Former Vice President, Dick Cheney, Dies at 84
Death of Architect of US Invasion of Iraq Revives Global Outrage Over War Crimes & Mass Surveillance

Former Vice President and one of the architects of the US invasion of Iraq, Dick Cheney, died at age 84 on Monday 14 November. He passed away due to complications from pneumonia and cardiac and vascular disease.
Cheney is an internationally controversial figure who has faced decades of global pressure to be held accountable for war crimes.
These include his central role as an architect in the so-called “War on Terror” in the post-9/11 era. The Costs of War Project at Brown University estimates the broader death toll from post-9/11 war zones, including Iraq, to be up to 4.7 million and counting.
In marking his death, many referenced Cheney’s crimes. “Even hell wouldn’t take that war criminal,” wrote actor and activist Liam Cunningham in a post on X.
“The man was an undeniable and unrepentant war criminal,” wrote journalist Mehdi Hasan.
Establishment political figures in the US issued immediate tributes. Cheney’s “passing marks the loss of a figure who, with a strong sense of dedication, gave so much of his life to the country he loved,” wrote former Vice President Kamala Harris on X. During her 2024 campaign for the presidency, Harris came under fire from progressives after receiving the support of Cheney and his daughter, Liz.

★ ★ ★ ★ ★

▶ Task objective
Copy the lines of the Dick Cheney obituary from "In marking his" to "a post on X.", swapping "activist" for "campaigner".

(Collected data)
★ ★ ★ ★ ★

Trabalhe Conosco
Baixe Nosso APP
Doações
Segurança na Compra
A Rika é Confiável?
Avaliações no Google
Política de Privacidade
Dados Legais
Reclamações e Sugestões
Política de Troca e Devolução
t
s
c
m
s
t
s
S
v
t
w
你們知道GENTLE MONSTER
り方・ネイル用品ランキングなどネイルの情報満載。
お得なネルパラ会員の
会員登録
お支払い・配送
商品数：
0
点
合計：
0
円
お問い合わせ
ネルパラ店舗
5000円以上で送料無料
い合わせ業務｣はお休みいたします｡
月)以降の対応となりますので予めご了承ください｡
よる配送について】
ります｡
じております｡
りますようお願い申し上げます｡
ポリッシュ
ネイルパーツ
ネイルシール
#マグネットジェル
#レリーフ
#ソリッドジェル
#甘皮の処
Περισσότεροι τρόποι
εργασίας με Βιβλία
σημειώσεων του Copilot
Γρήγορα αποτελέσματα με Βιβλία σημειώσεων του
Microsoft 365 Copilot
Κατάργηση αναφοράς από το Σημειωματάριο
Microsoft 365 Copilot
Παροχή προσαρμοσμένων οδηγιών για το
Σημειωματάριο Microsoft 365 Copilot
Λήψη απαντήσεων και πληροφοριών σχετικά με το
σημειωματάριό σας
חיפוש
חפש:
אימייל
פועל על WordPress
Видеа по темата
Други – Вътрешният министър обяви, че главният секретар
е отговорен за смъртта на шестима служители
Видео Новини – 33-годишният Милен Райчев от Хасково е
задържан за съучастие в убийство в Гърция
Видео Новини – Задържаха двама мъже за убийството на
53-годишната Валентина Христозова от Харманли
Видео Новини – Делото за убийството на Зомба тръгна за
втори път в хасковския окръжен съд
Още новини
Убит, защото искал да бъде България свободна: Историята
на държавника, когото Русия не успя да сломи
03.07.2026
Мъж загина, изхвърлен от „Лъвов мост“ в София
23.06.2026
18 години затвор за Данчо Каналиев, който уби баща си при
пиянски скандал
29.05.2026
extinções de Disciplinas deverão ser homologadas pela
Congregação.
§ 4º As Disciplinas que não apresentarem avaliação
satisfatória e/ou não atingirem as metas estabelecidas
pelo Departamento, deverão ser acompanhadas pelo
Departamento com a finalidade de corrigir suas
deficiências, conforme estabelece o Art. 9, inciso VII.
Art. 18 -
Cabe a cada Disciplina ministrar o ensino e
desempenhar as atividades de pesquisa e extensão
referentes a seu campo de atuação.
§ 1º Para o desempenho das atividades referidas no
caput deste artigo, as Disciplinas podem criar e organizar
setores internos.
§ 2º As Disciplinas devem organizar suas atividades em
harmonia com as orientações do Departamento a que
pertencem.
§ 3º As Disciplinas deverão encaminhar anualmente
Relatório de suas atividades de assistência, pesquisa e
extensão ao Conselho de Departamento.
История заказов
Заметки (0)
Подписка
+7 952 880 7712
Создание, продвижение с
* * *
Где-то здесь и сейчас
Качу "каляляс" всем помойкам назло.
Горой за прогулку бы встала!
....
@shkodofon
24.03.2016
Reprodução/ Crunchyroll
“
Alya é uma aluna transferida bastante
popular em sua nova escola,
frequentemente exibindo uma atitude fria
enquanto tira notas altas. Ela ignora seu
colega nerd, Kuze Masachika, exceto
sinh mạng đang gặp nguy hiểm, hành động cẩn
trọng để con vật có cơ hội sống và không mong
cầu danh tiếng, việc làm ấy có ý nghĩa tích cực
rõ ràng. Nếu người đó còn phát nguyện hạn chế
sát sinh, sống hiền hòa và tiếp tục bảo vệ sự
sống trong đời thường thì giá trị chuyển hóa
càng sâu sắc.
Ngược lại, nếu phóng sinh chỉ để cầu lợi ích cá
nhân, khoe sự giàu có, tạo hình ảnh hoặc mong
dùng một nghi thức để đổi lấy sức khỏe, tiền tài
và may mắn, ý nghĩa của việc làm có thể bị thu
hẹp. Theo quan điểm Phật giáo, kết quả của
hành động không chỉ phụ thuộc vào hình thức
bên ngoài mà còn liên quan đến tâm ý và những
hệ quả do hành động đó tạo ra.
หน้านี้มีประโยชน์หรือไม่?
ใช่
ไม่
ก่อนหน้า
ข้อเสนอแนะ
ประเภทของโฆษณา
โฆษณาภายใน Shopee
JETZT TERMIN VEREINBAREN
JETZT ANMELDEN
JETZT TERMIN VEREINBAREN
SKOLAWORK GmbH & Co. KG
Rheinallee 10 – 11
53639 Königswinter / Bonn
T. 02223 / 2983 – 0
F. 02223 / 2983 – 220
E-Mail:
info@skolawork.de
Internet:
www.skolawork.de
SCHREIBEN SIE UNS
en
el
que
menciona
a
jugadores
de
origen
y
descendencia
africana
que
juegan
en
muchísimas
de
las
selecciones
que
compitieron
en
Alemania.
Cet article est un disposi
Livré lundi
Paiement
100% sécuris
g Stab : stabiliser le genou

★ ★ ★ ★ ★

▶ Task output
In marking his death, many referenced Cheney’s crimes. “Even hell wouldn’t take that war criminal,” wrote actor and campaigner Liam Cunningham in a post on X.